**Written exercise:**
Recast every line in the records below as a Markdown table with two columns, "Number" for the row number and "Line" for the line itself. Omit blank lines.

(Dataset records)
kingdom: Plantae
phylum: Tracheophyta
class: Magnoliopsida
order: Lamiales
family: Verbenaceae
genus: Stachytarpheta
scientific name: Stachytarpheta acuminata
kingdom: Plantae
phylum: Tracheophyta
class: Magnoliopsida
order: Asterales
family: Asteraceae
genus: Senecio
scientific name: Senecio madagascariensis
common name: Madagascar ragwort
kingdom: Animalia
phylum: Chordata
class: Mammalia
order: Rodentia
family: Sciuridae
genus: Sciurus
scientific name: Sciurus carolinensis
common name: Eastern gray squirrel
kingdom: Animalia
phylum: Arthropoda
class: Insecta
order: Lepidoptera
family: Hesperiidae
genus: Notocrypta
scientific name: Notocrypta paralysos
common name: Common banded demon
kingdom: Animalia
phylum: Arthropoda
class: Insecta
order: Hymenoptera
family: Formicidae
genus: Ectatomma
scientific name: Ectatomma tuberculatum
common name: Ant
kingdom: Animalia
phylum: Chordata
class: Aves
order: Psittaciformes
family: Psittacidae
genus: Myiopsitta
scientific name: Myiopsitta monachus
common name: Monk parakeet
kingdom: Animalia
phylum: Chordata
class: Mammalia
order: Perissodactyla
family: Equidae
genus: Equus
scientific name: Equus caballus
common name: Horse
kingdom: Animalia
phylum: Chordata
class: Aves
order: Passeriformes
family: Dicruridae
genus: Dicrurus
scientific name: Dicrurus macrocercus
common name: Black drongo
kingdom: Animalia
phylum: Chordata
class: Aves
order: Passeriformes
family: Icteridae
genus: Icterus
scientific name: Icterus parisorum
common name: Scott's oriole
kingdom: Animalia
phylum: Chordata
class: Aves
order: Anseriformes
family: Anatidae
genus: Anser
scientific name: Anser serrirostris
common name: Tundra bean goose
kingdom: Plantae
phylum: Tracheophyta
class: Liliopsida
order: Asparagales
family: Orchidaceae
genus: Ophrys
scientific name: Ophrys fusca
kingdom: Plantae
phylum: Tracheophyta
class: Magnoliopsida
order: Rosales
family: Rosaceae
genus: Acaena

**Response for this exercise:**
| Number | Line |
|---|---|
| 1 | kingdom: Plantae |
| 2 | phylum: Tracheophyta |
| 3 | class: Magnoliopsida |
| 4 | order: Lamiales |
| 5 | family: Verbenaceae |
| 6 | genus: Stachytarpheta |
| 7 | scientific name: Stachytarpheta acuminata |
| 8 | kingdom: Plantae |
| 9 | phylum: Tracheophyta |
| 10 | class: Magnoliopsida |
| 11 | order: Asterales |
| 12 | family: Asteraceae |
| 13 | genus: Senecio |
| 14 | scientific name: Senecio madagascariensis |
| 15 | common name: Madagascar ragwort |
| 16 | kingdom: Animalia |
| 17 | phylum: Chordata |
| 18 | class: Mammalia |
| 19 | order: Rodentia |
| 20 | family: Sciuridae |
| 21 | genus: Sciurus |
| 22 | scientific name: Sciurus carolinensis |
| 23 | common name: Eastern gray squirrel |
| 24 | kingdom: Animalia |
| 25 | phylum: Arthropoda |
| 26 | class: Insecta |
| 27 | order: Lepidoptera |
| 28 | family: Hesperiidae |
| 29 | genus: Notocrypta |
| 30 | scientific name: Notocrypta paralysos |
| 31 | common name: Common banded demon |
| 32 | kingdom: Animalia |
| 33 | phylum: Arthropoda |
| 34 | class: Insecta |
| 35 | order: Hymenoptera |
| 36 | family: Formicidae |
| 37 | genus: Ectatomma |
| 38 | scientific name: Ectatomma tuberculatum |
| 39 | common name: Ant |
| 40 | kingdom: Animalia |
| 41 | phylum: Chordata |
| 42 | class: Aves |
| 43 | order: Psittaciformes |
| 44 | family: Psittacidae |
| 45 | genus: Myiopsitta |
| 46 | scientific name: Myiopsitta monachus |
| 47 | common name: Monk parakeet |
| 48 | kingdom: Animalia |
| 49 | phylum: Chordata |
| 50 | class: Mammalia |
| 51 | order: Perissodactyla |
| 52 | family: Equidae |
| 53 | genus: Equus |
| 54 | scientific name: Equus caballus |
| 55 | common name: Horse |
| 56 | kingdom: Animalia |
| 57 | phylum: Chordata |
| 58 | class: Aves |
| 59 | order: Passeriformes |
| 60 | family: Dicruridae |
| 61 | genus: Dicrurus |
| 62 | scientific name: Dicrurus macrocercus |
| 63 | common name: Black drongo |
| 64 | kingdom: Animalia |
| 65 | phylum: Chordata |
| 66 | class: Aves |
| 67 | order: Passeriformes |
| 68 | family: Icteridae |
| 69 | genus: Icterus |
| 70 | scientific name: Icterus parisorum |
| 71 | common name: Scott's oriole |
| 72 | kingdom: Animalia |
| 73 | phylum: Chordata |
| 74 | class: Aves |
| 75 | order: Anseriformes |
| 76 | family: Anatidae |
| 77 | genus: Anser |
| 78 | scientific name: Anser serrirostris |
| 79 | common name: Tundra bean goose |
| 80 | kingdom: Plantae |
| 81 | phylum: Tracheophyta |
| 82 | class: Liliopsida |
| 83 | order: Asparagales |
| 84 | family: Orchidaceae |
| 85 | genus: Ophrys |
| 86 | scientific name: Ophrys fusca |
| 87 | kingdom: Plantae |
| 88 | phylum: Tracheophyta |
| 89 | class: Magnoliopsida |
| 90 | order: Rosales |
| 91 | family: Rosaceae |
| 92 | genus: Acaena |